Seusai presentasi, tim kembali ke stand. Pengunjung masih saja berdatangan, namun karena dibawa ke sana kemari, kabel modul ECG bermasalah sehingga susah untuk mendemokan alat ini sebaik kemarin. Satu lagi pelajaran, kalau membawa prototype rapuh seperti ini, harus siap cadangan untuk antisipasi jika ada yang rusak.
Yang menggembirakan adalah, mahasiswa Teknik Fisika ITS ternyata datang berkunjung. Meskipun tidak mengikuti kompetisi ini namun mereka menyempatkan datang untuk menemui sohib Teknik Fisika ITB. Kegembiraan lengkap karena kemudian ada Teknik Fisika dari Universitas Telkom juga ikut bergabung. Ya, sejauh ini hanya ada 5 program studi TF di Indonesia (2 lagi di UGM dan UNAS). Karena sedikit namum unik, kekeluargaan antar Teknik Fisika di Indonesia cukup erat.

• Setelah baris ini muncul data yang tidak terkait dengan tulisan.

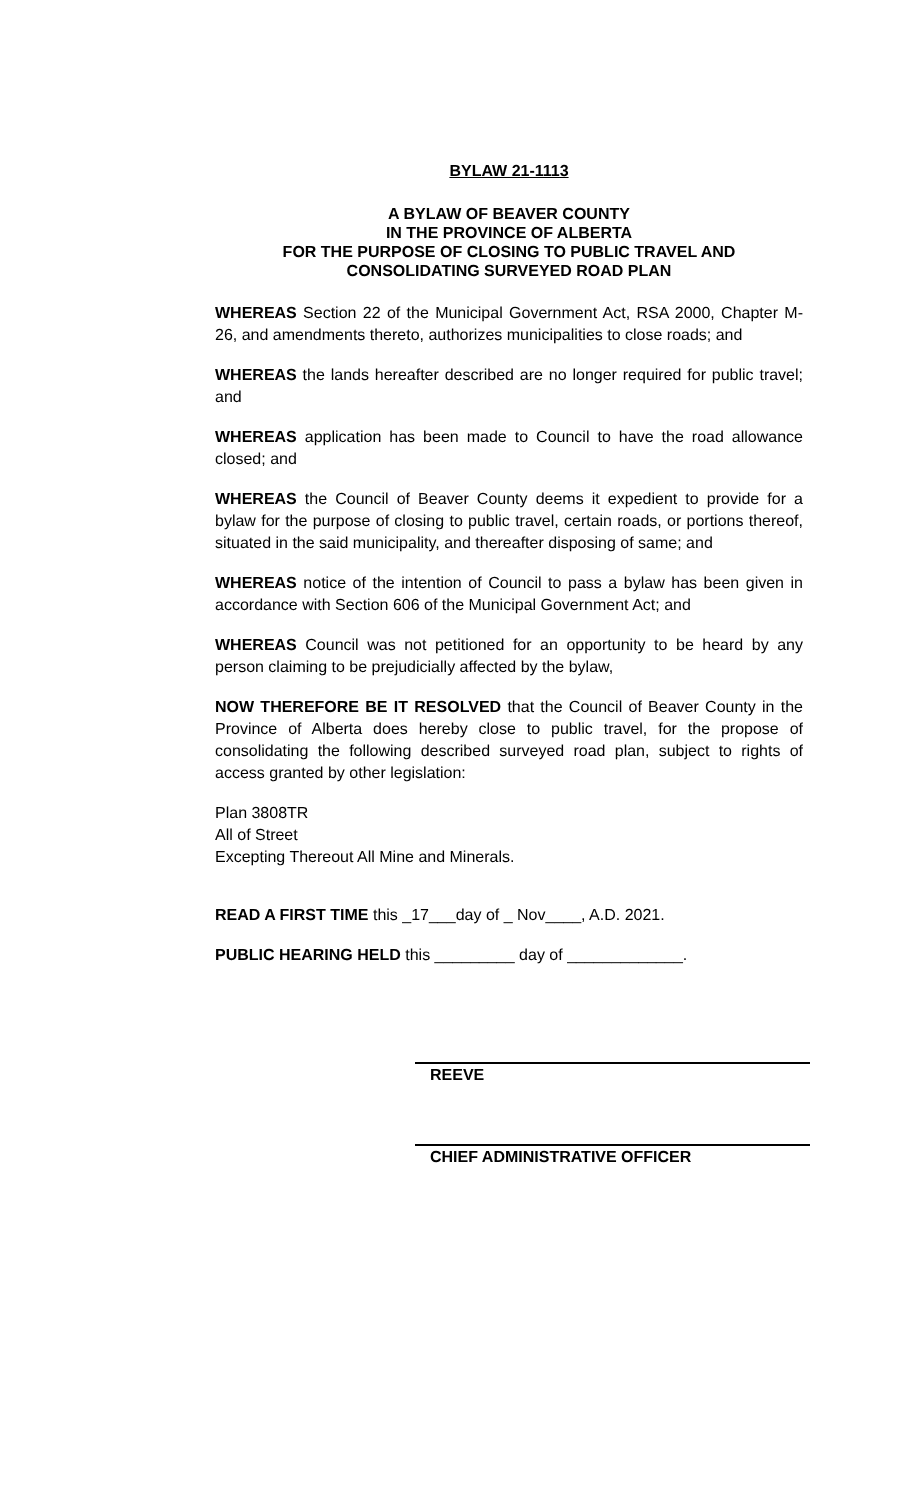BYLAW 21-1113
A BYLAW OF BEAVER COUNTY
IN THE PROVINCE OF ALBERTA
FOR THE PURPOSE OF CLOSING TO PUBLIC TRAVEL AND
CONSOLIDATING SURVEYED ROAD PLAN
WHEREAS Section 22 of the Municipal Government Act, RSA 2000, Chapter M-26, and amendments thereto, authorizes municipalities to close roads; and
WHEREAS the lands hereafter described are no longer required for public travel; and
WHEREAS application has been made to Council to have the road allowance closed; and
WHEREAS the Council of Beaver County deems it expedient to provide for a bylaw for the purpose of closing to public travel, certain roads, or portions thereof, situated in the said municipality, and thereafter disposing of same; and
WHEREAS notice of the intention of Council to pass a bylaw has been given in accordance with Section 606 of the Municipal Government Act; and
WHEREAS Council was not petitioned for an opportunity to be heard by any person claiming to be prejudicially affected by the bylaw,
NOW THEREFORE BE IT RESOLVED that the Council of Beaver County in the Province of Alberta does hereby close to public travel, for the propose of consolidating the following described surveyed road plan, subject to rights of access granted by other legislation:
Plan 3808TR
All of Street
Excepting Thereout All Mine and Minerals.
READ A FIRST TIME this _17___day of _ Nov____, A.D. 2021.
PUBLIC HEARING HELD this _________ day of _____________.
REEVE
CHIEF ADMINISTRATIVE OFFICER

Pada penutupan, karya DRYEL diumumkan sebagai juara 1 kategori medikal. Sekali lagi, mahasiswa TF berjaya di lomba perancangan elektronika. Orang pun bertanya-tanya, mengapa anak TF bisa ikut lomba dimana-mana mulai dari elektronika, robot, perangkat lunak, energi, bahkan kedirgantaraan ? Kemampuan ini tumbuh karena inti keilmuan TF sesungguhnya adalah sains tentang fenomena fisika di alam, cara mengukur besaran fisis sehingga fenomena tersebut dapat dimodelkan dan dipahami, untuk kemudian mengontrol sistem fisis tersebut. Teknologi seperti mesin mekanik, listrik, elektronika hingga perangkat lunak dipandang sebagai enabler untuk melakukan pengukuran maupun pengontrolan. Dengan demikian, ketika dihadapkan dengan domain sistem apapun, mahasiswa TF dengan cepat memahami cara kerjanya, kemudian dengan kreatif akan mengintegrasikan berbagai teknologi untuk mewujudkan solusi yang lebih baik. Dalam konteks lomba ini, Teknik Fisika tidak ‘merancang’ rangkaian elektronika baru, namun telah ‘memanfaatkan’ elektronika yang telah ada dengan kreatif untuk membuat sistem ECG yang baru.